Excerpted text

▬▬▬▬▬▬▬▬▬▬

Five decades later, CUPE - like much of the Canadian labour movement - has grown to be far more representative of all Canadians. Over 60 per cent of our members are now women. Pay equity has become a corner stone of unionism. Aboriginal and racialized workers are an integral part of our union - at the grassroots level and in our leadership.

The one thing that hasn't changed, however, is what's at the core of the work we do at CUPE.


By bringing workers together in united action, unions help create fairer and more equitable workplaces. This benefits not only union members, but also raises standards for all Canadian workers and their communities. The progress CUPE and other unions have spurred over the last half century has built a prosperous middle class, who in turn support local businesses and fuel the country's economy.

We make Canada fairer for workers.

It's safe to say most Canadians agree fairness is a value we should all strive for. While it's something our society doesn't always achieve, most agree it is the ideal.

Where the real challenge lays for us is how do we achieve fairness - do we raise people up to share in prosperity and opportunity, or do you take a more cynical view and try to drag people down to a lowest common denominator?

Attempts to dismantle pensions, push down wages and benefits, abolish the very notion of job security, drown-out and silence the political voice of workers - that is the choice of the Conservative federal government, and they are supported by right-wing think tanks.

But it is not our choice.

Take for example the recent deluge of reports on the state of pensions in Canada. Through manipulated data and an almost religious devotion to the "gold-plated pensions" mantra, right-wing think tanks have tried to portray defined benefit pensions plans - particularly those of public sector workers - as unaffordable and extravagant.

The average retirement income of a CUPE member with a workplace pension is $18,000 per year.

It's worth repeating what some call extravagant - $18,000 a year, after a 30-year career of making contributions to the plan with each and every pay cheque.

But unfortunately, for more than 11 million Canadians without a workplace pension, a decent and fair retirement income is a far off dream.

Expanding the Canada Pension Plan would help address the 6-out-of-10 workers with no workplace plan. Gradual increases to CPP contributions could mean doubling benefits. It's the most effective and affordable way to tackle retirement income insecurity.

Securing workplace defined benefit pensions for those who have them, and expanding CPP for others (with the ultimate goal of those workers one day getting their own workplace plan) is the fair thing to do.

Lowering the pension expectations for workers in unions does so even more for those without a union. Dismantling pensions, driving down wages, workplaces where managers have unilateral and arbitrary power over employees - these are the policies put forward by the Fraser Institute, Canadian Federation of Independent Businesses, Merit Canada, and many more corporate-backed think tanks.

Advocating for policies that would make all Canadians have less job security, weaker pensions, and careers relegated to low wages is in no way fair.

Ironically, these policies only hurt the interests they claim to safeguard. Fewer pension plans means more seniors relying on government assistance like the Guaranteed Income Supplement program. Workers making less means they have less money to spend at local, independent businesses.

▬▬▬▬▬▬▬▬▬▬

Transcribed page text
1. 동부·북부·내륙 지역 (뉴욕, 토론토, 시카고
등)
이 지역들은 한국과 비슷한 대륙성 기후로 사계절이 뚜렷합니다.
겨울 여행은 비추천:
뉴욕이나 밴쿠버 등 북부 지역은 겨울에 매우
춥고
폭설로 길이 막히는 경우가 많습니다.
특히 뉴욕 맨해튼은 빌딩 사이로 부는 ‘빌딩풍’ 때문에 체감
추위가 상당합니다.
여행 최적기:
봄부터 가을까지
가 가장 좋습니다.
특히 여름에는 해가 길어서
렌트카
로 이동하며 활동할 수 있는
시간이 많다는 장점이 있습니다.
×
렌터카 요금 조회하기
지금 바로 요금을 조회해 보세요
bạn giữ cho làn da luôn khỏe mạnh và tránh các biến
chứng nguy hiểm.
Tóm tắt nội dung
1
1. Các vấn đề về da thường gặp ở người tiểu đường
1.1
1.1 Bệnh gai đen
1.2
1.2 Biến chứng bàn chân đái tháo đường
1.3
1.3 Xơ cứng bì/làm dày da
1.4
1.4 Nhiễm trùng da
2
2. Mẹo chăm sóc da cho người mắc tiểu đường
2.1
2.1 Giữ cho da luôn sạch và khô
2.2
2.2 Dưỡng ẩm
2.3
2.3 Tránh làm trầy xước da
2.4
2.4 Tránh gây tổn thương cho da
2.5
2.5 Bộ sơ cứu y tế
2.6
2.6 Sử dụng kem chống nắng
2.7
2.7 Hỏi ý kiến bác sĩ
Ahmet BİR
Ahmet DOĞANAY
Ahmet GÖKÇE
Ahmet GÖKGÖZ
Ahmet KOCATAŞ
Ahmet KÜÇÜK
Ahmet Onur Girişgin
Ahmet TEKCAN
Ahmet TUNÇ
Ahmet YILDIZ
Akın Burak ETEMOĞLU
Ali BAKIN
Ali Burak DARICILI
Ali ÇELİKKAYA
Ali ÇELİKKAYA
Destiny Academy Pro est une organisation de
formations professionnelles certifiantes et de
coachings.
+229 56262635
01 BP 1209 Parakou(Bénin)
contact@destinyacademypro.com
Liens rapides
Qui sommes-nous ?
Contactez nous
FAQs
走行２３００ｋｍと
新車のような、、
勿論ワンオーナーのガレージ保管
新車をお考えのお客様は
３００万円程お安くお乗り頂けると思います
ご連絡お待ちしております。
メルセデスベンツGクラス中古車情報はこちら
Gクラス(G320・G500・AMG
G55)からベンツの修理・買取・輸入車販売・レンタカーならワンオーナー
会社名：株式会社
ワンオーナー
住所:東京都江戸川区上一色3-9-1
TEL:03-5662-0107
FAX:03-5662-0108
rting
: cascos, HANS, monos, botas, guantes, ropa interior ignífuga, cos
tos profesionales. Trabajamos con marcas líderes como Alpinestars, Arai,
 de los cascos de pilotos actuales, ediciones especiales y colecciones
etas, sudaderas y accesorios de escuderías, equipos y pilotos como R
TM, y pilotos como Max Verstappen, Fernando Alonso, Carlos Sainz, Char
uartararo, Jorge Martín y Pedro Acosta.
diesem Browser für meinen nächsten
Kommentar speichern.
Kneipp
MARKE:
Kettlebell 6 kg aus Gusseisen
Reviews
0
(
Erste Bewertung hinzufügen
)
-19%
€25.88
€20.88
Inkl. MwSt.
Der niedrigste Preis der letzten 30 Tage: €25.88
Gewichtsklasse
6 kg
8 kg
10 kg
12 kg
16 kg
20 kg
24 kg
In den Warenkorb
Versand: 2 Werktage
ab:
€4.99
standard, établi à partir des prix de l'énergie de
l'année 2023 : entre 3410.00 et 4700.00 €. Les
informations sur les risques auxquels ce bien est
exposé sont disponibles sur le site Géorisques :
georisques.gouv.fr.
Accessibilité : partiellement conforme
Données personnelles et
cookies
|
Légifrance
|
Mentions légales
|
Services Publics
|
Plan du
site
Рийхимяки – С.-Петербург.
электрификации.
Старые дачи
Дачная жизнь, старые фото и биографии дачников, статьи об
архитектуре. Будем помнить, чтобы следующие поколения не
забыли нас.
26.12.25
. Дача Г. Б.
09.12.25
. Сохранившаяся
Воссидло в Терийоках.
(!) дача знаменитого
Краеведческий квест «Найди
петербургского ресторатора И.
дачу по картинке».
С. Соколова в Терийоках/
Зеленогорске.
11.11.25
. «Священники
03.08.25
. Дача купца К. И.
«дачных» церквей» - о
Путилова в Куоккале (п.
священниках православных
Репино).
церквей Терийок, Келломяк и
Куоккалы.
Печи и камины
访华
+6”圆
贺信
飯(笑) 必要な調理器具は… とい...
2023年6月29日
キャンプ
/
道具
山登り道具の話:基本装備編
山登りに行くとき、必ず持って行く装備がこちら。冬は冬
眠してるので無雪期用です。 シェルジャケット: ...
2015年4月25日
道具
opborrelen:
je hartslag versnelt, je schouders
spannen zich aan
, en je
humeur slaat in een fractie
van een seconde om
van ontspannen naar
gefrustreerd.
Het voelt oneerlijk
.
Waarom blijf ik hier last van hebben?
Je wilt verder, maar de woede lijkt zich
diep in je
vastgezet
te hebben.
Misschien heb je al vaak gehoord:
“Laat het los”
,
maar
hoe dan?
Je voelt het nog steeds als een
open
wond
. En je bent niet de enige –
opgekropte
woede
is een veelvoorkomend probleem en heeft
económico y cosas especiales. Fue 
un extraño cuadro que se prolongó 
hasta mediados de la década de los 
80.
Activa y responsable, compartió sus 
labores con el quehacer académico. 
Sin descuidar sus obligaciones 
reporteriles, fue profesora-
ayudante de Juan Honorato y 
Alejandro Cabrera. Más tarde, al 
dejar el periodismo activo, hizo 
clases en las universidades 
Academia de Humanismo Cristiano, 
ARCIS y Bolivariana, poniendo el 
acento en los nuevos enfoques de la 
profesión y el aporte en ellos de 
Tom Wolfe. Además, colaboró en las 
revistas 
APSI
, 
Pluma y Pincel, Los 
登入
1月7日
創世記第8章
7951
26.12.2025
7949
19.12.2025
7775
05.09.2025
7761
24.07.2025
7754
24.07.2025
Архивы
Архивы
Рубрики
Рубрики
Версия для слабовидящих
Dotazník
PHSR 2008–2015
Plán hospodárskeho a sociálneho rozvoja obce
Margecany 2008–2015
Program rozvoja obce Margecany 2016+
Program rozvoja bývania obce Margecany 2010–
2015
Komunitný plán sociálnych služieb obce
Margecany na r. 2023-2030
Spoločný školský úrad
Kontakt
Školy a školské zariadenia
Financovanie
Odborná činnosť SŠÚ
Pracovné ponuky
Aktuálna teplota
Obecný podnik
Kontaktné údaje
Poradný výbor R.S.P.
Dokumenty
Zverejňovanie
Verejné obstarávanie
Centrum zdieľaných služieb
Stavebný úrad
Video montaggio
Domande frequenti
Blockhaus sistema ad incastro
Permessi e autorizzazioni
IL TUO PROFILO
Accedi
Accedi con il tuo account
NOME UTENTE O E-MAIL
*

▬▬▬▬▬▬▬▬▬▬

List of tasks
**A.** According to the CUPE piece, what attempts make up the Conservative federal government's choice? List each.
**B.** What does the CUPE piece give as the average retirement income of a CUPE member with a workplace pension?
The entries come from a separate source unrelated to the CUPE piece.

Answers by item number
**A.**
- Dismantling pensions
- Pushing down wages and benefits
- Abolishing the very notion of job security
- Drowning out and silencing the political voice of workers

**B.** $18,000 per year.